Let’s start with science. In physics, a phase transition occurs when a system undergoes a dramatic transformation after crossing a critical threshold — water boiling, for instance, or ice melting. The system behaves predictably until it doesn’t, shifting suddenly into a new state. Markets, too, operate in phases: periods of calm punctuated by moments of chaos.
But here’s the crucial insight: Phase transitions don’t happen randomly. They are driven by the accumulation of stress, the hidden build-up of fragility. The 2008 financial crisis wasn’t a black swan event; it was the boiling point of a system under strain, where leverage and opacity had quietly created the conditions for collapse.
The physics of phase transitions tells us to look not at the event itself, but at the system’s thresholds. What are the hidden forces — illiquidity, concentrated leverage, shadow banking – that might suddenly tip the markets into a new state?
In biology, ecosystems are governed by cycles: predator and prey, bloom and collapse. These cycles are not symmetrical or perfectly timed; they are messy, adaptive, and shaped by feedback loops. Markets, too, are evolutionary systems, where cycles of greed and fear drive growth and collapse.
The biological model reminds us to look for meta-cycles – the evolution of cycles themselves. What happens, for instance, when AI begins to dominate trading strategies? Will it create new feedback loops that amplify volatility or reduce it? By thinking biologically, we stop looking at markets as static systems and start seeing them as adaptive environments, constantly reshaped by innovation and behavior.
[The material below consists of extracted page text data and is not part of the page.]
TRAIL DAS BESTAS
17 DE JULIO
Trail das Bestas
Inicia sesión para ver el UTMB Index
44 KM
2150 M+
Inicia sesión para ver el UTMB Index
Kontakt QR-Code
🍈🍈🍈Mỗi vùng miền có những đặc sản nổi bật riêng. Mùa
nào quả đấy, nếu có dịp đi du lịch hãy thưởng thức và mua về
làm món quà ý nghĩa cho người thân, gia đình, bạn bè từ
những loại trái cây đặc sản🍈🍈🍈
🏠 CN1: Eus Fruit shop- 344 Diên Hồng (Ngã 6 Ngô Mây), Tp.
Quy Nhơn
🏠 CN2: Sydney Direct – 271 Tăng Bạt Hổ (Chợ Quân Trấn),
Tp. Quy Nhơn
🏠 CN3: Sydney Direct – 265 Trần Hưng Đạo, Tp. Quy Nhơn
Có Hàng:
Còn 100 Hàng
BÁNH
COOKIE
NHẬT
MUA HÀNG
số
What about the study of literature? I tend always to have both a novel and a nonfiction book on the go at once: I feel like I learn as much from the former as the latter. Literary theorists often talk about the “intentional fallacy,” the idea that an author’s intent doesn’t fully determine the meaning of a text. Markets, similarly, resist simple interpretation. A stock price is a sentence in a larger story — a fragment of collective sentiment that means different things to different participants.
Think of the rise of Tesla. To a traditional analyst, it might have seemed wildly overvalued for years, defying every fundamental metric. But Tesla wasn’t just a car company; it was a story about innovation, the climate crisis, and Elon Musk’s cult of personality. Its price was the fiction that investors told themselves about the future – a narrative so compelling it bent reality to its will, drawing capital that made the vision possible.
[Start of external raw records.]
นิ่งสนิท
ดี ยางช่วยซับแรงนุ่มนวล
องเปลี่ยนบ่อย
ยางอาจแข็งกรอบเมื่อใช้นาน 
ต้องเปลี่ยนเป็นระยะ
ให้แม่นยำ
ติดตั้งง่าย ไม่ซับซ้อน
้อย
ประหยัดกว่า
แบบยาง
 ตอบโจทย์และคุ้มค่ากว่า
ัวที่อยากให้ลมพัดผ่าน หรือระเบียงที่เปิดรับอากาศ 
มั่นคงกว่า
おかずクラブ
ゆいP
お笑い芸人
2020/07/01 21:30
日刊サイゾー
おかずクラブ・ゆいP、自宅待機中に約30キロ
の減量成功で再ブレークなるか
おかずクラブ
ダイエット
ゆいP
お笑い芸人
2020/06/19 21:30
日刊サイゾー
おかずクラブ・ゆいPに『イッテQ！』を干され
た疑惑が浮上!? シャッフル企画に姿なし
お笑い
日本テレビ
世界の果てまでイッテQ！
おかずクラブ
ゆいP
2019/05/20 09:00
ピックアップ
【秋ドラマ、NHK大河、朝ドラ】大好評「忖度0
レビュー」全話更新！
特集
What can literature teach us here? One lesson is that stories don’t have to be “true” to be powerful. Another is that markets, like novels, follow narrative arcs: euphoria, climax, disillusionment. Investors who can read markets as fiction – understanding not just the numbers but the underlying sentiment driving them – gain an edge in anticipating how the story might evolve.
What emerges when we steal tools from physics, literature, biology, and elsewhere isn’t just a better way of thinking about markets — it’s a redefinition of investing itself. Markets aren’t machines to be mastered; they’re (super)human systems to be understood. They are, like ecosystems or novels, complex and adaptive, driven as much by psychology and sentiment as by fundamentals.
The best investors already operate at this level. They understand that valuation models are necessary but insufficient, that no amount of data can fully explain the alchemy of collective behavior. They know that their edge comes not from predicting the future, but from interpreting the present, seeing patterns, thresholds, and narratives that others overlook.
This isn’t an easy way to think. It requires humility, curiosity and the willingness to be wrong. But for those willing to think beyond the traditional tools of finance, the rewards of this cross disciplinary approach to investment are profound: a clearer understanding of the markets and the human impulses that drive them.